Dans sa décision, le juge des référés du tribunal administratif de Versailles a ordonné au préfet des Yvelines ainsi qu’au garde des Sceaux de mettre en œuvre pas moins de douze mesures destinées à agir contre l’indignité des conditions de détention au sein du centre pénitentiaire. Contrairement à son homologue lyonnais, le tribunal a explicitement reconnu la force probante des éléments produits par les requérants au soutien de leurs demandes, sans se laisser abuser par les arguments et pièces opposés par l’administration.

Il a ainsi reconnu que « l’établissement présente indéniablement une vulnérabilité importante aux risques incendies, tant à raison de sa conception que de ses modalités d’occupation, de la forte rotation des personnes pénitentiaires et de leur sous-effectif » et ce, en dépit des affirmations contraires de l’administration qui prétendait que l’établissement était en parfaite conformité avec les règles de sécurité incendie. Fort de ce constat, le juge a donc enjoint à l’administration de faire procéder à très bref délai à une nouvelle visite de la sous-commission incendie ou encore d’améliorer le système dit du « drapeau »[2] pour le signalement des incendies en cellule, afin qu’il soit concrètement efficace.

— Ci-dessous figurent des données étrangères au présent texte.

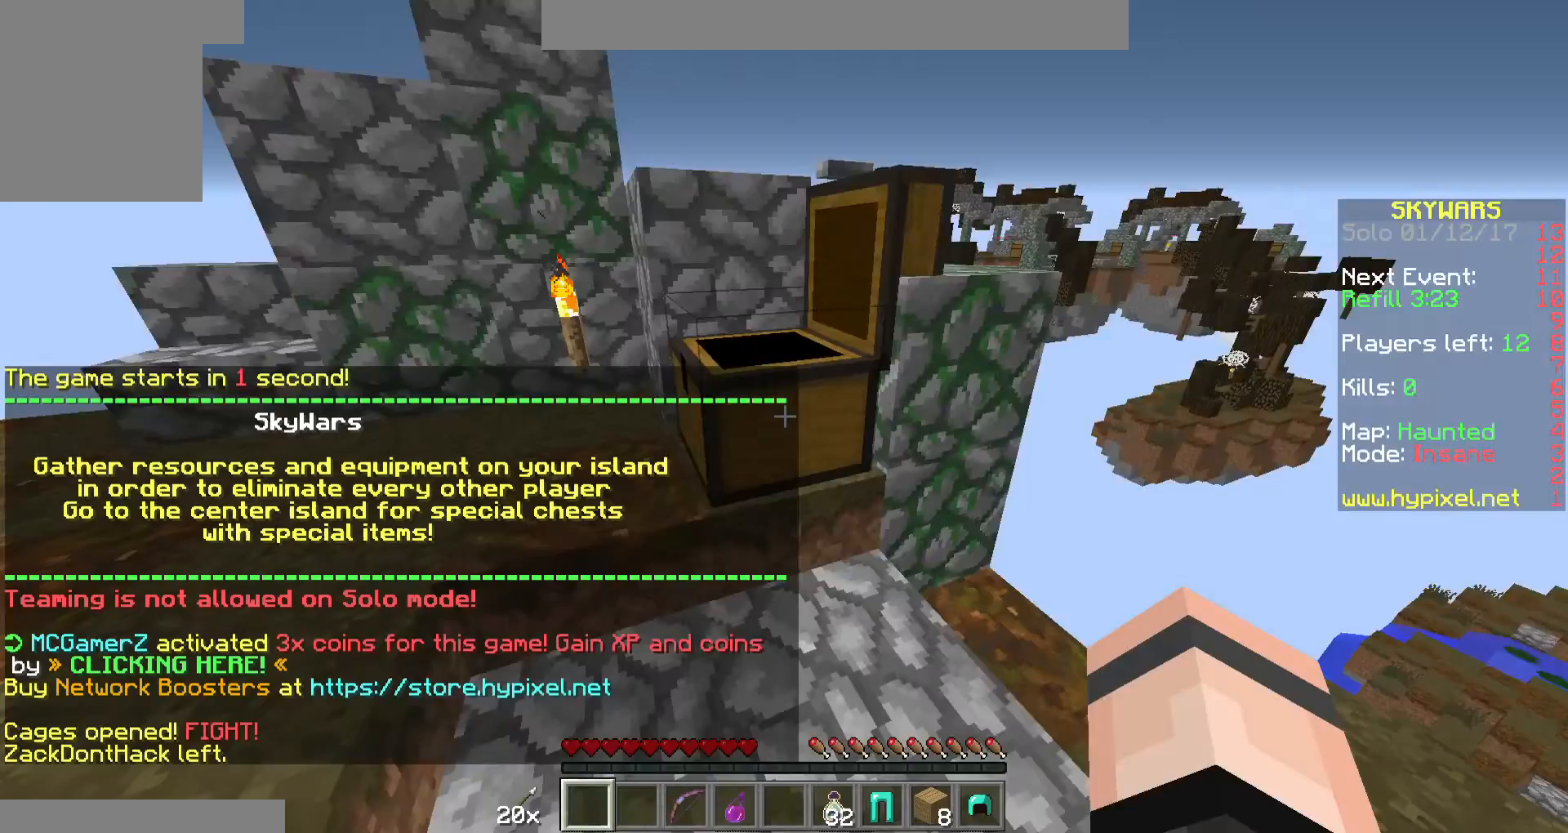
Gameplay with keyboard and mouse; each line is a JSON object with the keys and mouse buttons held at the frame after it. "events" lists presses ("down") and releases ("up") of "a", "d", "s", "w", "mouse_left" and "mouse_right" between this image and that frame as [ms after this image, input, new state], when the widget could be followed in between. "mouse_left", "mouse_right" = the "left", "right" buttons of the "mouse" list. No other keys are recorded. Fast repeated clicks can show as one long hold. Mouse movement is not recorded.
{"keys": ["w"], "mouse": [], "events": [[300, "mouse_right", "down"], [300, "w", "down"], [467, "mouse_right", "up"]]}
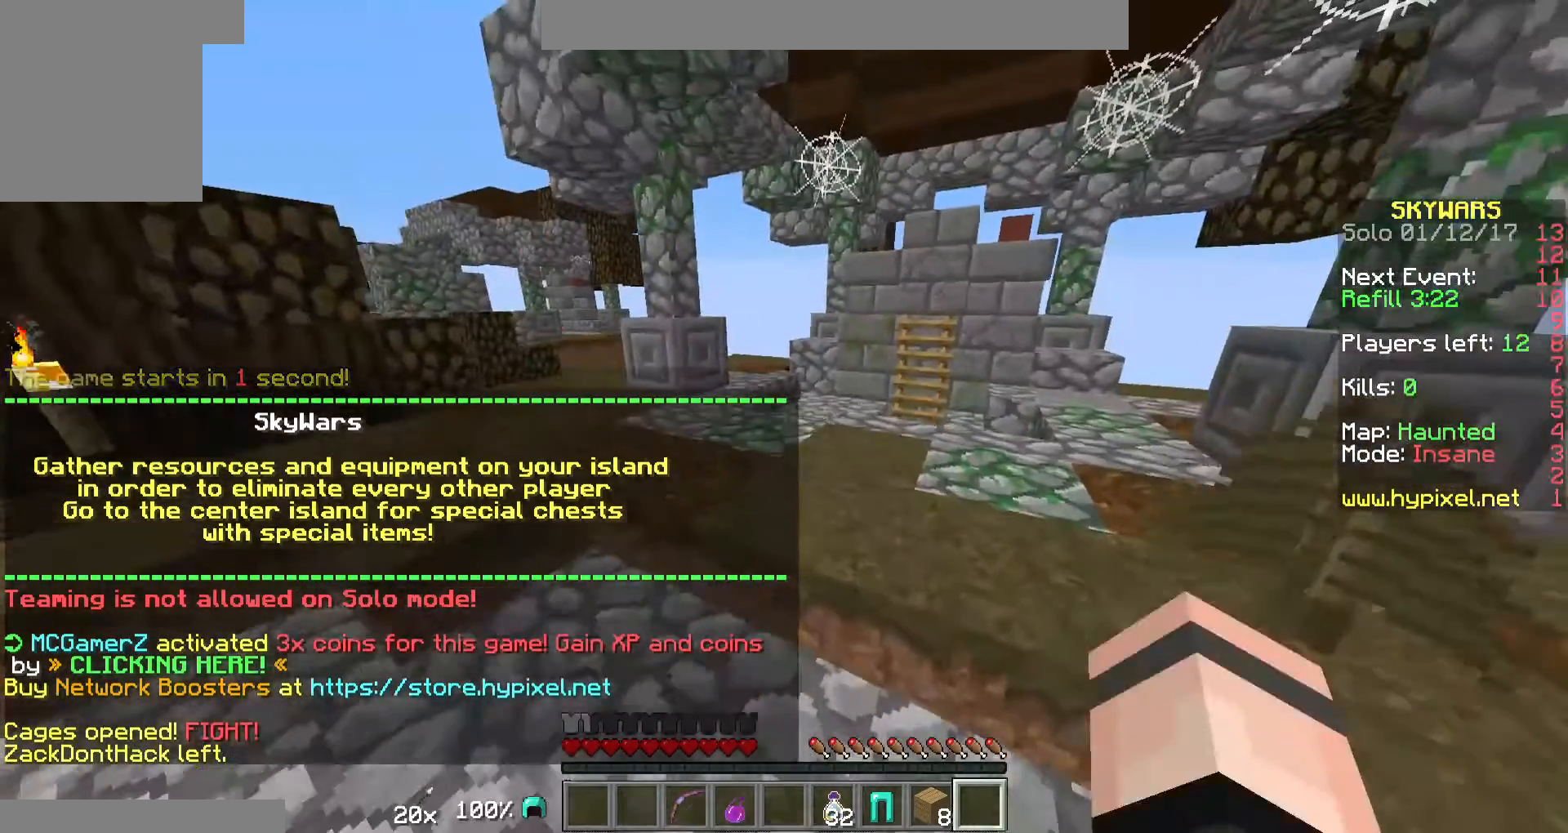
{"keys": ["d", "w"], "mouse": [], "events": [[167, "mouse_right", "down"], [233, "d", "down"], [267, "mouse_right", "up"]]}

S’agissant de l’état des douches communes, dont les détenus n’ont de cesse de dénoncer l’insalubrité, le juge relève « l’exactitude des clichés produits par les requérants » et ce, après avoir souligné que l’état dégradé des douches ne ressortait pas des photographies produites par le ministère de la Justice. De la même manière, il questionne la valeur probante des documents produits par l’administration à propos du nettoyage des parties communes, affirmant que la communication d’une « simple » fiche de poste démontrant que sept personnels du service général nettoient deux fois par jour les cours de promenade ne saurait établir la réalité de la fréquence de ce nettoyage.

S’il relève à certains égards que l’administration a effectivement pris des mesures pour remédier aux désordres constatés par la CGLPL au cours de sa visite, notamment s’agissant des questions d’hygiène alimentaire, le juge des référés les estime insuffisantes et enjoint au préfet de faire diligenter une nouvelle visite de contrôle par l’inspecteur du secteur de la restauration collective afin de s’assurer de l’efficacité des mesures d’ores et déjà mises en œuvre par l’administration et de l’absence de tout risque sur le plan sanitaire.

Prenant pleinement mesure de son office, le juge constate la violation de la dignité des détenus et précise, dans son ordonnance, que les mesures prescrites devront être mises en œuvre dans un délai de dix jours. L’OIP, l’A3D et l’Ordre des avocats de Paris seront particulièrement vigilants quant à leur exécution.

Ce communiqué est co-signé par l’A3D, le barreau de Paris et l’Observatoire international des prisons (OIP)

Contact presse : Sophie Larouzée Deschamps – 07 60 49 19 96 – sophie.larouzeedeschamps@oip.org


[1] Recommandations en urgence relatives au centre pénitentiaire de Bois-d’Arcy (Yvelines), CGLPL, 16 déc. 2022
[2] En raison de l’absence de boutons d’appel d’urgence dans les cellules les détenus ont développé un système de « drapeau » qui consiste à glisser une feuille de papier à travers la fente de la porte pour attirer l’attention des surveillants.